The member of Valdosta’s Perimeter Road Baptist Church says she wants to be part of that team of staffers who are “raising up the next generation of women who fear God and love Him. I have had many such women in my life who taught me to be a godly woman. I felt this strong responsibility to place myself in this role in the lives of these young girls,” she added.
The theme of mentorship surfaces almost like clockwork when the staffers explain why they want to reinvest themselves in the lives of those who are coming behind them. Some receive a stipend for their work, others return as volunteers for a week or two.
Kaytlyn Malia spent a week each for two summers at Camp Pinnacle because her parents financially invested in her spiritual future. Then she returned for five summers as a staffer, mentoring young girls and earning a little money for her college years.
Last year she returned as a volunteer as a gesture of appreciation for the camp’s role in shaping her into a godly woman.
Alumni Association creates bond among former staffers
Malia is one of more than 30 former staffers who joined the Camp Pinnacle Alumni Association since it was launched in 2013. As word spreads about the fellowship, its numbers continue to grow.
“As a camper I felt like this was a place where the Spirit dwells, where God calls people to serve or into a deeper walk with Him,” the Macon resident explains.
She says she is grateful for the GAs program at Tom’s Creek Baptist Church, which introduced her to the camp.
“At Pinnacle we learn to live the Great Commission, both as campers and as staff. A week at camp can really make an eternal difference in a young girls’ life,” she adds.
Malia says the camp, located just outside of this north Georgia town at the foot of Mount Pinnacle, “is a refreshing, renewing place to spend your week or your summer. It has such an incredible legacy … Georgia Woman’s Missionary Union and the Georgia Baptist Mission Board have prayed over it for years and created a legacy you can sense just by walking across the campus.”
Others staffers this summer readily agreed.
Benefield is one of those previous campers who returned this year to “pay back” the Pinnacle blessings in her life. She spent 8 years as a camper and the past 2 on the staff, serving as counselor and spiritual guide for her wards.
“God does a lot here every summer,” she says during a break. I was saved here during my first summer,” she says.
Not only did I accept Christ here but a few years later received my call to international missions on a February retreat. It happened right over there in the chapel where I was also saved,” Benefield says as she points to the historic white building.
She is the only believer in her family and is grateful she was brought to Pinnacle by the GAs leader at the church she was attending. Today she serves on the leadership staff at the University of North Georgia BCM.
A few weeks ago, Elizabeth Glass took a minute to rest after pulling kayaks out of the lake with fellow staffer Imgrund. The morning free time was over and the lake surface had settled into a natural calm after being beaten by numerous paddles with campers with energy to spare.

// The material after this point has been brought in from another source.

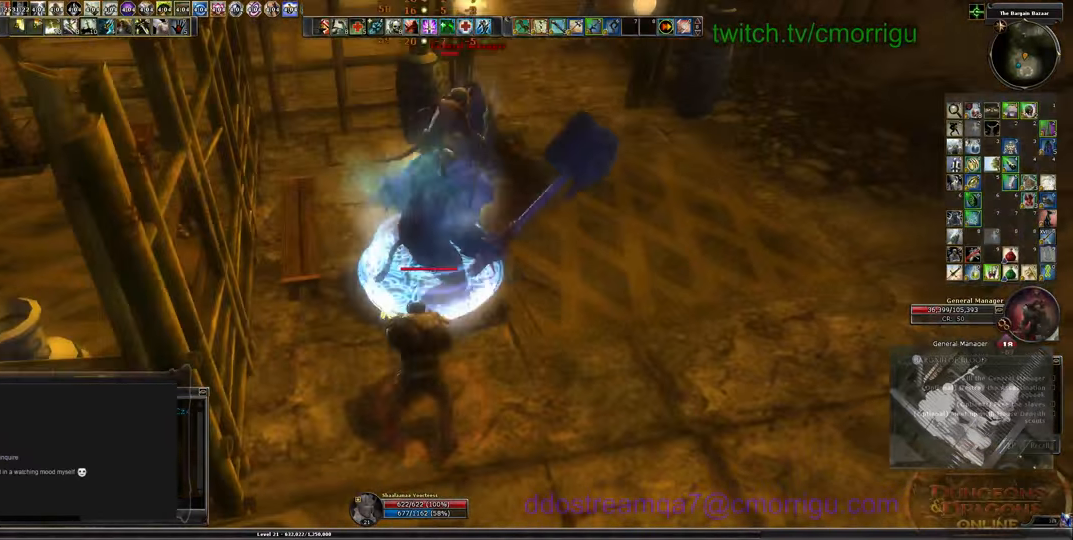
{"keys": ["w"], "events": [[467, "w", "down"]]}
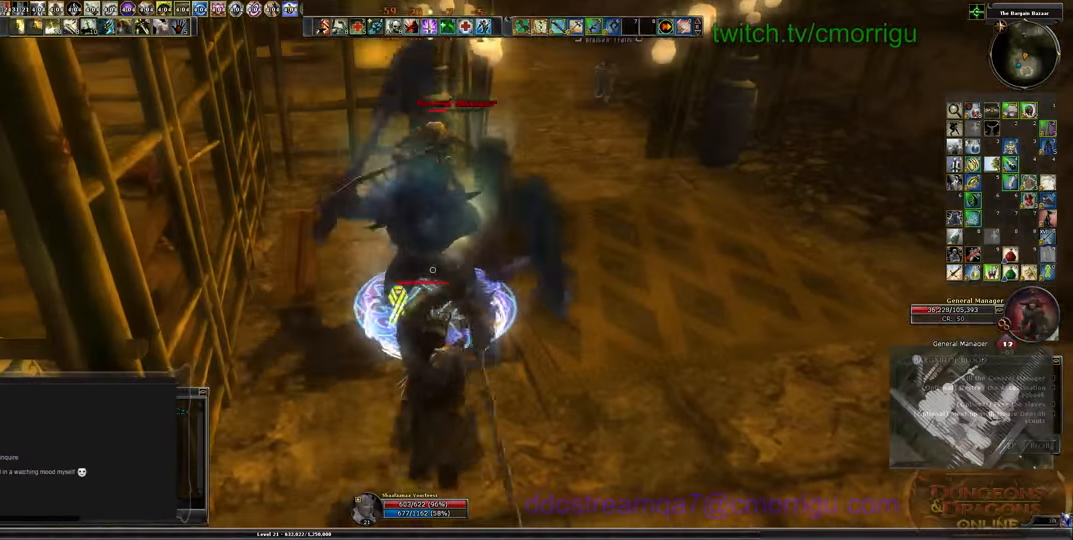
{"keys": [], "events": [[67, "w", "up"], [233, "1", "down"], [400, "1", "up"]]}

The Albany woman enjoyed a decade as a camper before returning this year as a staff member.
It doesn’t take long for her to say why she was giving this summer to Camp Pinnacle.
“I wanted to give back to the next generation what had been poured into me through all those years. Camp Pinnacle has played a huge role in developing my relationship with Jesus, and I will be forever grateful for that. It was in the Vespers Garden that Jesus called me to be His Friend and follow him.
“I was already saved but that was a moment of spiritual renewal for me … a realization of how much I needed to be totally surrendered to Him and not just see my faith as a weekend experience.”